I can still smell the dusty air that led up to my two-room hut made of sticks, mud and 36 gray stones. I can still feel the soreness in my biceps and shoulders from carrying two large buckets of water up from the river each day. It was 895 steps each way and by step 700, my arms felt like they were on fire. I can still hear the bubbles and snorts coming from the hippos under water, which would direct me to retrieve the water in another, safer spot.

The sensory details of my experience haven’t been forgotten, in large part because I had no choice but to truly experience them. Had I spent that time walking to the river with my eyes glued to a smartphone, I would have missed all memories I can so easily recall. And there’s a good chance I would have also been chomped by a hippopotamus.

On any given day in Park City you can watch people who are here vacationing, not really experiencing all that our town has to offer. Last week I watched a family of four walking down Main Street together. They were all on their phones, oblivious to their surroundings and disconnected from the present. I walked behind them for a bit and heard the mom ask four times "Where should we eat?"

Her family never answered, so she texted them all.

We can get so caught up in our phones that we inadvertently remove ourselves from our surroundings.
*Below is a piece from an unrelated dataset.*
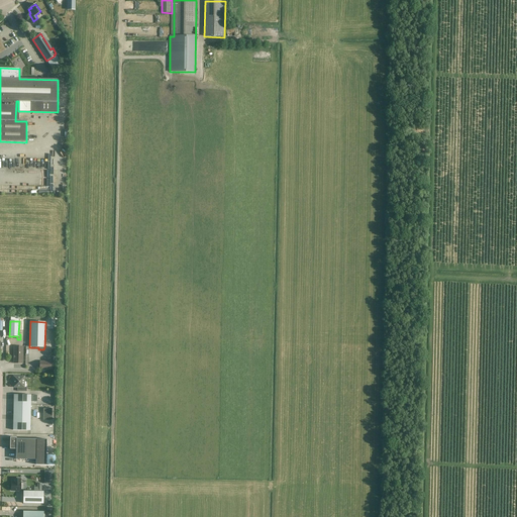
[(23,346),(14,346),(14,364),(22,364),(23,346)]
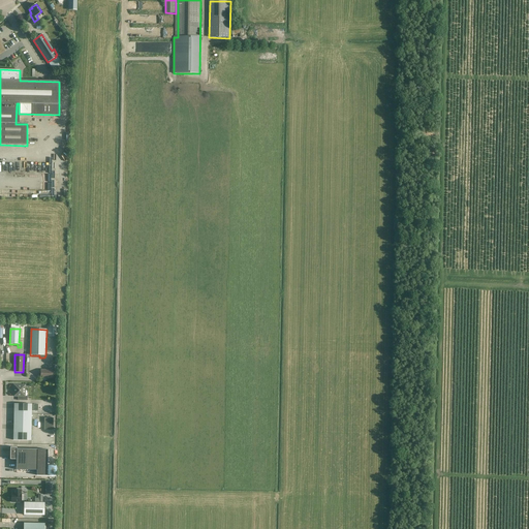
[(53,370),(49,370),(40,370),(40,378),(52,378),(53,370)]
We are often so busy posting to social media and generating physical proof of our experiences, we’re not really living those experiences in the moment.

Jo Piazza, a writer for Yahoo! Travel, recently described a weekend she spent climbing in Arches National Park. "I was simultaneously Tweeting, Facebooking, and Instagramming both photos and hyperlapse videos. That vertical climb got many likes. But, I have to say, I don’t remember much of it."

Admittedly, she was so focused on documenting her journey she didn’t really enjoy her surroundings. She was in one of the most majestic places on earth, yet her most vivid memories are about the stress of chronicling her adventure.

Disconnecting forces us to process things differently. We are able to feel more joy from an experience when we consider it beyond deciding how it will look as our status on Facebook.

Sometimes, we need to disconnect in order to reconnect — with nature, with our family, and with ourselves.

Amy Roberts is a longtime Park City resident, freelance writer and the proud owner of two ill-behaved rescue dogs, Boston and Stanley.